REQUIRED ACTION:
Exactly as they appear below, repeat the lines from the one with "right wrist: (69, 182)" through the one with "left shoulder: (430, 260)", and no others.

Stored dataset items:
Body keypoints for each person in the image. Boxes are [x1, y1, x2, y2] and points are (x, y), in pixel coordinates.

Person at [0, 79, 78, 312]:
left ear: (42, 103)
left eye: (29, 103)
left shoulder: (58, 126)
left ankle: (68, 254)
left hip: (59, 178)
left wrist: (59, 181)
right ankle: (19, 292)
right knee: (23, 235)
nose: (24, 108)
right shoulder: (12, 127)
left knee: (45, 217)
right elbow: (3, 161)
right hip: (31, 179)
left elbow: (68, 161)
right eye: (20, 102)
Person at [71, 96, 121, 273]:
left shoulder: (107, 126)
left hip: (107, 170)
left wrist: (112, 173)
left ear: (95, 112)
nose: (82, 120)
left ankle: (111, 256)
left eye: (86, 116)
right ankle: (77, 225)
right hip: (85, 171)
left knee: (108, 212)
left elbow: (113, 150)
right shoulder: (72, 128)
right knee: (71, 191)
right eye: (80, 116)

==

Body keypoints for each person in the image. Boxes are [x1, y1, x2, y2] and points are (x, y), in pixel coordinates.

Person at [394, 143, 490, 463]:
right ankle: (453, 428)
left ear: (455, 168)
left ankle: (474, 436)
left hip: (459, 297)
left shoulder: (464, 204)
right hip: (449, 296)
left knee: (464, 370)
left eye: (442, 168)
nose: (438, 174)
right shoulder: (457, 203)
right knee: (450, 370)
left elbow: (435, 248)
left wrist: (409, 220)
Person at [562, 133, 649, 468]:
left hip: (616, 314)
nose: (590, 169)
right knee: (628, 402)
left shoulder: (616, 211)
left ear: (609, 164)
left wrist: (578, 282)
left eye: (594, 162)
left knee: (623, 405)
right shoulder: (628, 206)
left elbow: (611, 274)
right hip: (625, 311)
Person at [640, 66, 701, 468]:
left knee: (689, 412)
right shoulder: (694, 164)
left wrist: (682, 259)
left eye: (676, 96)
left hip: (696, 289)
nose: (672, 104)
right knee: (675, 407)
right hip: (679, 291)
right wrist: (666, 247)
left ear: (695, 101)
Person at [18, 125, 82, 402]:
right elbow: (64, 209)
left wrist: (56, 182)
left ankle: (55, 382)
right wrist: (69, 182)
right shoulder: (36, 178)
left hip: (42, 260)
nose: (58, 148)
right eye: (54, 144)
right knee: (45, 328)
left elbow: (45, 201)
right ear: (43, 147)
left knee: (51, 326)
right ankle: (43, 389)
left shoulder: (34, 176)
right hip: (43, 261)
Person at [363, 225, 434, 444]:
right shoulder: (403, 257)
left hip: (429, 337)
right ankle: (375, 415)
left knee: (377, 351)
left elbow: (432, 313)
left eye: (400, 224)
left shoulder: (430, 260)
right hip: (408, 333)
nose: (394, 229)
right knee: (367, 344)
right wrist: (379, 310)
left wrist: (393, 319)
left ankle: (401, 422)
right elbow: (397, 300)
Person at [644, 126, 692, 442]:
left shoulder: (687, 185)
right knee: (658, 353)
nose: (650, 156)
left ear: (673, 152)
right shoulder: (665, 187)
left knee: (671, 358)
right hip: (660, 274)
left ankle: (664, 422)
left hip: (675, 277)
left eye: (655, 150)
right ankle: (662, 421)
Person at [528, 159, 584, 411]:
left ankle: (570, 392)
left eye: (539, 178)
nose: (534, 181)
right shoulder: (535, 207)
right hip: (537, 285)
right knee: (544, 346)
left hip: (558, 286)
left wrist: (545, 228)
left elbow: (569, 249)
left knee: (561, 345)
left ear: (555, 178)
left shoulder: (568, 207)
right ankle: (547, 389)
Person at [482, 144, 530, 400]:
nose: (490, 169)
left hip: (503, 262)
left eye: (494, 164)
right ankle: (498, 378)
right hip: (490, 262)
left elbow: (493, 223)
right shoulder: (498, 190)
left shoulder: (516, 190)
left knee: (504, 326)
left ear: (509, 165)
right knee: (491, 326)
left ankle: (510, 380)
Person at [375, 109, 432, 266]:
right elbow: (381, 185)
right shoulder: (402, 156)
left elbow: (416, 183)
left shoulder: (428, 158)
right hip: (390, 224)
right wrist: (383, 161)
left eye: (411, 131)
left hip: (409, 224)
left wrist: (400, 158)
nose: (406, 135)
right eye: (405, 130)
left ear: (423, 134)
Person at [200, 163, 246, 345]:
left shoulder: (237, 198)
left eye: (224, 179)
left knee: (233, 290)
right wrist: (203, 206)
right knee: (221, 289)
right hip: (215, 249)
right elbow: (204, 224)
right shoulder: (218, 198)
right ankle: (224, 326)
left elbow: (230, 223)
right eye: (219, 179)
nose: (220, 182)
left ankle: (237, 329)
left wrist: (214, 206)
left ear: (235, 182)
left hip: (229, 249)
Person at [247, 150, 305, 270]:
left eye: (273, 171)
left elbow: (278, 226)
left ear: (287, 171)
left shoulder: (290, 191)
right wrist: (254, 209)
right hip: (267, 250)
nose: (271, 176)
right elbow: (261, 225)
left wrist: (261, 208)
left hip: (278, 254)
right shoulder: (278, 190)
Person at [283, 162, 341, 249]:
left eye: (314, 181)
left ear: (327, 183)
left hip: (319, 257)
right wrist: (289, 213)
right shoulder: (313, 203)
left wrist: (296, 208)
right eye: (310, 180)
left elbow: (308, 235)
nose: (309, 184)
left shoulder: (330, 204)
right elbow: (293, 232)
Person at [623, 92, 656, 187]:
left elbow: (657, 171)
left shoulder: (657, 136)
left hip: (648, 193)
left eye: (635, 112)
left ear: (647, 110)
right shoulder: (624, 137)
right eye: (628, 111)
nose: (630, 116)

RESPONSE TO THE EXERCISE:
right wrist: (69, 182)
right shoulder: (36, 178)
left hip: (42, 260)
nose: (58, 148)
right eye: (54, 144)
right knee: (45, 328)
left elbow: (45, 201)
right ear: (43, 147)
left knee: (51, 326)
right ankle: (43, 389)
left shoulder: (34, 176)
right hip: (43, 261)
Person at [363, 225, 434, 444]:
right shoulder: (403, 257)
left hip: (429, 337)
right ankle: (375, 415)
left knee: (377, 351)
left elbow: (432, 313)
left eye: (400, 224)
left shoulder: (430, 260)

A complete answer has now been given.